[Stored records]
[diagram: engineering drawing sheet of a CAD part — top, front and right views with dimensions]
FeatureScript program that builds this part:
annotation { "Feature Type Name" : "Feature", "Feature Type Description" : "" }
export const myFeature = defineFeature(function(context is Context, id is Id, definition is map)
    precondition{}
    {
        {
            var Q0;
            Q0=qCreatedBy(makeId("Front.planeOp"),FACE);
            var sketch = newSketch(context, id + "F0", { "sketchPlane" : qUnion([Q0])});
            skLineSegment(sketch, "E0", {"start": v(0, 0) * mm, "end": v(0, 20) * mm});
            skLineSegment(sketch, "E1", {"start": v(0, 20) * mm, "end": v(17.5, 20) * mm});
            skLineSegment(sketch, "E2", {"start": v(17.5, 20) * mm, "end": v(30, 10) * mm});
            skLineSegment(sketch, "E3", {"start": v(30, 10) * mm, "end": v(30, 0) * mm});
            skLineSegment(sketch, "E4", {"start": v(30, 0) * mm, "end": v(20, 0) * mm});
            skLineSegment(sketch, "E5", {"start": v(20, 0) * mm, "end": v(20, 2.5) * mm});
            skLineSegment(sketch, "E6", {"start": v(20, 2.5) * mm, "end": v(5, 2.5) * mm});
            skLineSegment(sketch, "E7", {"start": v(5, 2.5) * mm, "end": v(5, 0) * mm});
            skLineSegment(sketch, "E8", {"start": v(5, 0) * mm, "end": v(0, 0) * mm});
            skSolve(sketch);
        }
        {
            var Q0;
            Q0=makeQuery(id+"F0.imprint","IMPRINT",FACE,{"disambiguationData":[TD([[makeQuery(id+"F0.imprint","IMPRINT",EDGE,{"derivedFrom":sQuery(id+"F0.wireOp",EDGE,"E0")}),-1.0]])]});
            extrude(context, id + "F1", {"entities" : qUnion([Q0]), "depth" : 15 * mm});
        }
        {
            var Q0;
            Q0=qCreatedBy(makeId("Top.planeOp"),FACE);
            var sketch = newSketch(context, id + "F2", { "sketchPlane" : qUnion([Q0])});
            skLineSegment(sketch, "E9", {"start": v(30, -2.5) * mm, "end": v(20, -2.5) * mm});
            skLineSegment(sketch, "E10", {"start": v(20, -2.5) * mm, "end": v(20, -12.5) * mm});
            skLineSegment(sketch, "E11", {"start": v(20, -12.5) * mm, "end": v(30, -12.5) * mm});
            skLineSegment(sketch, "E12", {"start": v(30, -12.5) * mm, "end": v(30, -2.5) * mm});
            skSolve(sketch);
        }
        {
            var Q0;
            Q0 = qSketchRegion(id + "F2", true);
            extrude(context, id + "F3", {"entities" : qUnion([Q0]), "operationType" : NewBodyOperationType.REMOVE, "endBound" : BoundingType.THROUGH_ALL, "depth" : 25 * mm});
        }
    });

▶ Work to be completed: Count the lines in the entries that contain the string "qUnion", with case significant. Reply with the number only.

▶ Task response: 4